CHAPTER TWO

The Events of 1917

  BECAUSE of backward industrial development Russia could not stand up to the might of more highly industrialised Germany. The hardships imposed on the civilian population and the troops through inadequate transport, defective equipment, scarcity
of food and high prices, together with the inefficiency and corruption of the ruling class provoked revolt. There were frequent strikes for higher wages and for the ending of the war, and the mutinies at the front. Soldiers who were ordered out against the
workers sided with them. Crowds attacked the houses of the Tsarist ministers. In this situation the government, in March 1917, ordered the dissolution of the Duma. This body, although elected on a limited franchise from which most of the workers and
peasants were excluded, rejected the order for dissolution and decided to carry on. The Tsar then abdicated.

 In the confused period which followed the abdication there was first a provisional government formed by Liberals and other capitalist and landowning representatives in the Duma and eventually a government under Kerensky, leader of the Socialist
Revolutionary party, whose authority rested partly on the Committee of the Duma but increasingly on the Committees of Workers and Soldiers (Soviets) which had sprung up all over Russia and which were rapidly pushing the less representative Duma into the background.

 While Kerensky’s government retained the backing of the Soviets the Bolsheviks were unable to make headway against it, but as the Kerensky government grew more unpopular, because of its efforts to continue the war, one after another of the Soviets
elected Bolshevik majorities; and when an All-Russian Soviet Congress met in November 1917 (actually in October according to the old Russian calendar) a clear majority, 390 out of 676, were Bolshevik delegates, and it passed resolutions in favour
of peace, the dispossession of the landowners and the setting up of a temporary ‘workers and peasants’ government, pending the election of a democratic ‘constituent assembly’ which was to decide the future constitution. Backed by successful risings in
Moscow and other towns the Bolsheviks consolidated their position as the government, made peace with Germany and faced a long period of civil war provoked by reactionary groups which were supported by the British, American and other
governments.

 One of the Bolshevik government’s first actions, a prelude to the dictatorship that followed, was to dissolve the constituent assembly as soon as it met, in January 1918, because a majority of the delegates there represented parties in opposition to the
Bolshevik Party. They gave as their excuse that the voters changed their views after the elections

The Bolsheviks had campaigned under the slogan “Peace, Bread and Land.”
Immediately on gaining power they persuaded the second All-Russia Soviet Congress to adopt a decree on peace drafted by the Bolshevik leader, Lenin. It invited the peoples and governments of the nations at war to begin negotiations at once for peace ‘without annexations and indemnities’ and to conclude an immediate armistice. It appealed particularly to the workers of Britain, France and Germany to help the Bolsheviks stop the war and secure ‘the liberation of the toiling and exploited masses
from all forms of slavery and exploitation’.
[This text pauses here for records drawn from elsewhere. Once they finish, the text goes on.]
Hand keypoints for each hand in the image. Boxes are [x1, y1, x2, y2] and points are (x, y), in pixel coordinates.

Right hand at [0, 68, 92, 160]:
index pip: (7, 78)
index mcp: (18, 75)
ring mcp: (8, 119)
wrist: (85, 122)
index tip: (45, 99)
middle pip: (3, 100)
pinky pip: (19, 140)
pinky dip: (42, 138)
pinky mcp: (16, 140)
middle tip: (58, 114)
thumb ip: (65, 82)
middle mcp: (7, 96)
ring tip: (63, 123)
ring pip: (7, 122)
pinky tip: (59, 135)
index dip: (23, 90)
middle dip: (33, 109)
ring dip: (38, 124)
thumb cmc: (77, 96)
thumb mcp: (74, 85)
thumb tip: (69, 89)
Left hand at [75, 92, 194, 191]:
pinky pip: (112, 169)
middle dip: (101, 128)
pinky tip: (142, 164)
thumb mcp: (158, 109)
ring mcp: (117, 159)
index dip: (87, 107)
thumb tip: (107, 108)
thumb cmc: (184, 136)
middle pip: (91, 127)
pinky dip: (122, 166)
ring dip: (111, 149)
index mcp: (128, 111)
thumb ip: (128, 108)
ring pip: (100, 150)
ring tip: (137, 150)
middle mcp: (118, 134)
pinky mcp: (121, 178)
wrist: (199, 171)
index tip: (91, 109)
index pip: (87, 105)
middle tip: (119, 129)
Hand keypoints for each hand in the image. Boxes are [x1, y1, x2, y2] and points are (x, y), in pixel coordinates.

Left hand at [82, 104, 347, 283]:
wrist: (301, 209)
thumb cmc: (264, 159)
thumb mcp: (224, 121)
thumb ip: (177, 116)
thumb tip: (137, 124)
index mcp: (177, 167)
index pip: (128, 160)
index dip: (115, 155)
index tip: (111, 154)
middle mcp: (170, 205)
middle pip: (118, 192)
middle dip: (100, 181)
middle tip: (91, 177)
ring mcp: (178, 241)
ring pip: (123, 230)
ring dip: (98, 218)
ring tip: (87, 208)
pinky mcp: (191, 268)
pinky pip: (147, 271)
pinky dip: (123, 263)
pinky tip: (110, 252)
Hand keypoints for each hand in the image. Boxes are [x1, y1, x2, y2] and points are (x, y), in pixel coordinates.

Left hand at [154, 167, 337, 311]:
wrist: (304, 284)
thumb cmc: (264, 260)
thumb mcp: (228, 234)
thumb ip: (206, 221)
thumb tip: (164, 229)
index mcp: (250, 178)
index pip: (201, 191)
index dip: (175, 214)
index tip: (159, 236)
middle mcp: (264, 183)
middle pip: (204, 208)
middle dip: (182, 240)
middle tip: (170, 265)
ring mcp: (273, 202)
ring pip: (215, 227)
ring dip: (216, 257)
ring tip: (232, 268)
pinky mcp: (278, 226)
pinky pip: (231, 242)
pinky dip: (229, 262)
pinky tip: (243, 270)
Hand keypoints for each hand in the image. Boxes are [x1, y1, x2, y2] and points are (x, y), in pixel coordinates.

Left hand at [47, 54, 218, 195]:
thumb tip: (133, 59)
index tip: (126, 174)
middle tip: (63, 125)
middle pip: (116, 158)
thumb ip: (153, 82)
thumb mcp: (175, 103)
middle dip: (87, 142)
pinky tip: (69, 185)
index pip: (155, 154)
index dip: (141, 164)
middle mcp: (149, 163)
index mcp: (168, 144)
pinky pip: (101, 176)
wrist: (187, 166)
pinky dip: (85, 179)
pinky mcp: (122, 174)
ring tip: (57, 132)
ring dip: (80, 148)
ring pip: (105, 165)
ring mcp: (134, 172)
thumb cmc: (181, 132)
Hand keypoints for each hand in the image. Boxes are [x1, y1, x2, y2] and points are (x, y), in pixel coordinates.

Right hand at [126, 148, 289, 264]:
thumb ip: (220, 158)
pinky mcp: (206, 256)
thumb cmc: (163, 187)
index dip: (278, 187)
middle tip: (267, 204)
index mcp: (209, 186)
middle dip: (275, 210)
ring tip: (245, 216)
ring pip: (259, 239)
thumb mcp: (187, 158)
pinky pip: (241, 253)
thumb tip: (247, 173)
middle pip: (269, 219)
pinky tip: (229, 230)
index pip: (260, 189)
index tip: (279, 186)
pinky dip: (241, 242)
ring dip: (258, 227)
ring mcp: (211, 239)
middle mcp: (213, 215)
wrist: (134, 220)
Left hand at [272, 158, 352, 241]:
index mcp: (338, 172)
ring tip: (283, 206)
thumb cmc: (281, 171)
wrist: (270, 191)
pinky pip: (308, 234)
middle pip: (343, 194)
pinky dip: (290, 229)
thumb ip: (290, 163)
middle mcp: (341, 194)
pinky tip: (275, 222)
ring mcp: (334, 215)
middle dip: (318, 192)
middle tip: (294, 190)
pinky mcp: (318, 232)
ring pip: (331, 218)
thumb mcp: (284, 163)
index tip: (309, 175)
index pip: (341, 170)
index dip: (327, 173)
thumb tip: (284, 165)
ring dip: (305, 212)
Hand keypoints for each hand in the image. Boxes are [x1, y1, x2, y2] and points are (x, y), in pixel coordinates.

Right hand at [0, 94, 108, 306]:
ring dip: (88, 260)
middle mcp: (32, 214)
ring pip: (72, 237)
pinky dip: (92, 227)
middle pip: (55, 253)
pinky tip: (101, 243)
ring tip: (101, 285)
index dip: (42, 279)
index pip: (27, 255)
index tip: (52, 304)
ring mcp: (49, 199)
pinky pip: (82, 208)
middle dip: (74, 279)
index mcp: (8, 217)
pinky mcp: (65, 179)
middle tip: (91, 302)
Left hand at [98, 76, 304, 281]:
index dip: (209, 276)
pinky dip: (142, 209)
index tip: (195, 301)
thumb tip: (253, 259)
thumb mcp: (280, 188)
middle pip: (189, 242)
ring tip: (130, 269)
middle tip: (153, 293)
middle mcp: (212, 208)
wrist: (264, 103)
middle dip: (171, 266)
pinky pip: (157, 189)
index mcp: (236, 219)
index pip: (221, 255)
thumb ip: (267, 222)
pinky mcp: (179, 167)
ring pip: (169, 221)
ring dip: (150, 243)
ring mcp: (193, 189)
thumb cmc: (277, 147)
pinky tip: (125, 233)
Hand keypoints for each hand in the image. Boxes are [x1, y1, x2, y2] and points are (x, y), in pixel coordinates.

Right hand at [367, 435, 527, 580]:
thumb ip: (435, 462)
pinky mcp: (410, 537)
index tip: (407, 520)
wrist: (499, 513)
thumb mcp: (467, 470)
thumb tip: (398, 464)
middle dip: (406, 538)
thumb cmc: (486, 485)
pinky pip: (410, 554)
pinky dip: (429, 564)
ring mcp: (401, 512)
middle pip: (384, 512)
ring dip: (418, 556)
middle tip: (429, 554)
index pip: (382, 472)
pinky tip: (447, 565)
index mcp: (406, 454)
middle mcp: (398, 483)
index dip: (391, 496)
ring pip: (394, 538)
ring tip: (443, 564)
 The appeal met with some response from sections of the working class in various countries but was ignored by the governments with which Russia had been allied.
Thereupon the Russian government entered into separate negotiations with Germany and its allies. The German authorities imposed harsh armistice terms, including the continued occupation of large territories that had been part of Tsarist Russia.

Many members of the Bolshevik party wanted to reject the terms and advocated the waging of a ‘revolutionary war’. Lenin, knowing that Russia was in no position to wage such a war, declared: “It is a question of signing the terms now or signing the death sentence of the Soviet Government three weeks later” and eventually won over the Central Committee of the Party to his point of view.

 At the seizure of power the Bolsheviks had been opposed by the Mensheviks and the majority of the Socialist Revolutionaries. A minority of the Socialist Revolutionaries, however, gave the Bolsheviks their support and were at first represented in the first
government. They resigned over disagreement about accepting the harsh German terms to end the war and over the government’s policy of subordinating the trade unions.

 By the middle of 1918 the Bolshevik government had arrested the Menshevik and Socialist Revolutionary leaders, expelled their delegates from the Soviets and driven the parties underground, making the Communist Party the only legal political party inRussia.

 Thus started the half century of Communist Party government of Russia which was to put to the test the claim of the Communists that they had found the road which would lead to the speedy establishment of Socialism in Russia and in the rest of the world, and that other countries should follow their example. As a Marxist organisation the Socialist Party of Great Britain rejected the Communists’ claim and showed at the time that it was based on wrong theory and was incapable of succeeding.